Nursing home residents to keep all the income from renting out their property in major Fair Deal revamp
Nursing home residents will be able to keep all income raised from renting their family home under significant changes to the Fair Deal scheme.
In response to the long-running housing crisis and the ending of the eviction ban, the Government has committed to “eliminate remaining barriers” for older people wanting to rent out their homes when they are in care.
The pledge was made in a counter-motion to Sinn Féin’s private members’ motion seeking to extend the controversial eviction ban, which was debated in the Dáil last night.
The move followed the Regional Independent Group (RIG) demand for an easing of rules surrounding contributions to the Nursing Home Support Scheme (NHSS), or Fair Deal as it is also known.
The group, led by Independent TD Denis Naughten, set out eight emergency housing measures it wants the Government to introduce in return for its support in voting down the Sinn Féin motion and a no confidence motion expected to be tabled by the Labour Party next week.
The Government also committed to significant changes to the Croí Cónaithe Scheme, something the RIG also sought.
The Independents also secured changes to the Housing Assistant Payment (HAP), which will mean landlord payments will be maintained by the State even if tenants default on their contributions.
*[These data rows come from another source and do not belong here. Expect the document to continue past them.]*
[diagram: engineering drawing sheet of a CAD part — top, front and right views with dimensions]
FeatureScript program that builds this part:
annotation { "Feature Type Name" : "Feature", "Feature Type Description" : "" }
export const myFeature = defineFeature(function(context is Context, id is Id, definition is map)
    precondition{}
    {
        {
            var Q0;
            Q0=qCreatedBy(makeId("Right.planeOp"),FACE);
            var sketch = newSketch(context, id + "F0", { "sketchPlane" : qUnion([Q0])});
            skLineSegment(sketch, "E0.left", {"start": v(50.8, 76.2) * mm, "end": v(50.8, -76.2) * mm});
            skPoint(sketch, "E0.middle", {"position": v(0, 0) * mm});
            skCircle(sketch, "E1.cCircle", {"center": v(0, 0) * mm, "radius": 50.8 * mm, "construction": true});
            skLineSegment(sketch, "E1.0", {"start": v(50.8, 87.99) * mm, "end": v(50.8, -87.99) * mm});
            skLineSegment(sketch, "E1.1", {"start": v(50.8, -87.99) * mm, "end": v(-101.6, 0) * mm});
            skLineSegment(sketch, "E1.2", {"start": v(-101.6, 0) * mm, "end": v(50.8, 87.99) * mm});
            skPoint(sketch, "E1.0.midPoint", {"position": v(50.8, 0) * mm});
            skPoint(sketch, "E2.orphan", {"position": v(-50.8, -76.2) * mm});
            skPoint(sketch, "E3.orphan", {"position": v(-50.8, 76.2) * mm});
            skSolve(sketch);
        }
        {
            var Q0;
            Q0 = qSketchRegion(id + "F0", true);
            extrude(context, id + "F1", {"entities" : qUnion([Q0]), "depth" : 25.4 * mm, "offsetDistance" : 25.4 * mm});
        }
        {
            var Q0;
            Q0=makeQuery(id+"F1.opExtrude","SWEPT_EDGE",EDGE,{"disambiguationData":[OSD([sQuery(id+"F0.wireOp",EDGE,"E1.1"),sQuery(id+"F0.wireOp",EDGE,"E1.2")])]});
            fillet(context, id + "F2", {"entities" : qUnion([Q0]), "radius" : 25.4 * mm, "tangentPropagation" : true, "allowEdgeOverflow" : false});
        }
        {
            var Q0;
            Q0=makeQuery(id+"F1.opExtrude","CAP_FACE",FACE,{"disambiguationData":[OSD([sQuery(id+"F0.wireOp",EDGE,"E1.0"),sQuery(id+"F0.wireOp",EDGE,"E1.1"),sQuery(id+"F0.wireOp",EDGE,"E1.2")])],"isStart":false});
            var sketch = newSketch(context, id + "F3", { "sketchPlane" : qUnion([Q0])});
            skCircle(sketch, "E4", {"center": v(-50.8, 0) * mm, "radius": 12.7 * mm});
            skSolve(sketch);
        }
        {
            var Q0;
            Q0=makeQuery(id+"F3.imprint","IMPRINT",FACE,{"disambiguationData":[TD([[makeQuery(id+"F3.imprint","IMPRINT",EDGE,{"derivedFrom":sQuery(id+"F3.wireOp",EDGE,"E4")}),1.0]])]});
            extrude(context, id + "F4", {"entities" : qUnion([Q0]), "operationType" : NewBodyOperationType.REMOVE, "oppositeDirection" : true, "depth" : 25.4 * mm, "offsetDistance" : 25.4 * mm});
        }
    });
Under the Fair Deal scheme currently, nursing home residents can keep 60pc of rental income they get from their former residence.
Before changes to the scheme were introduced by Minister for Older People Mary Butler last November, people could keep only 20pc of rental income and 80pc went towards their nursing home care.
The Government is now planning to allow those in nursing homes to keep all revenue raised from renting out their home. However, they will have to pay tax on the income they raise.
Ms Butler has concerns about eliminating rental contributions from the Fair Deal scheme over fears older people will be taken advantage of.
She is concerned people could be prematurely put into State care so their homes could be rented.
Since the changes to the scheme were made last year, just 24 people notified the HSE they would be renting out a home while in care.
Meanwhile, there is increasing concern in Government that schemes set up to avoid a tsunami of evictions in the coming weeks could hit first-time buyers and even drive-up house prices.
The Coalition measures to offset the impact of ending the eviction ban include ramping up the existing local authority “tenant in situ” scheme for those receiving housing assistance, giving tenants first refusal to buy the property they are renting if their landlord decides to sell, and a cost-rental backstop where the State intervenes to buy the property and rent it back to a tenant on a not-for-profit basis.
However, a senior Government source acknowledged the significant policy interventions, which have been described as a “safety net” for tenants, amounted to a “Hobson’s choice” and could affect the market for first-time buyers, who will face competition from the State for properties.
It also runs the risk of driving up house prices. “Every single change that is taken in the housing area has an impact,” the source said.
“We can’t make one decision without having ramifications.”
However, another Government source argued that extending the blanket ban on evictions would have a far greater negative impact on first-time buyers.
The source argued that the first-refusal option would open up more homes for purchase and insisted it was unlikely that renters without support would have the spending power to drive up prices.
It comes after the City and County Management Association (CCMA) told the Oireachtas Housing Committee that tenant-in-situ schemes operated by local authorities are competing with first-time buyers because the council buys properties outright.
“The challenges include…competition with first-time-buyers, among others,” the CCMA told TDs and senators.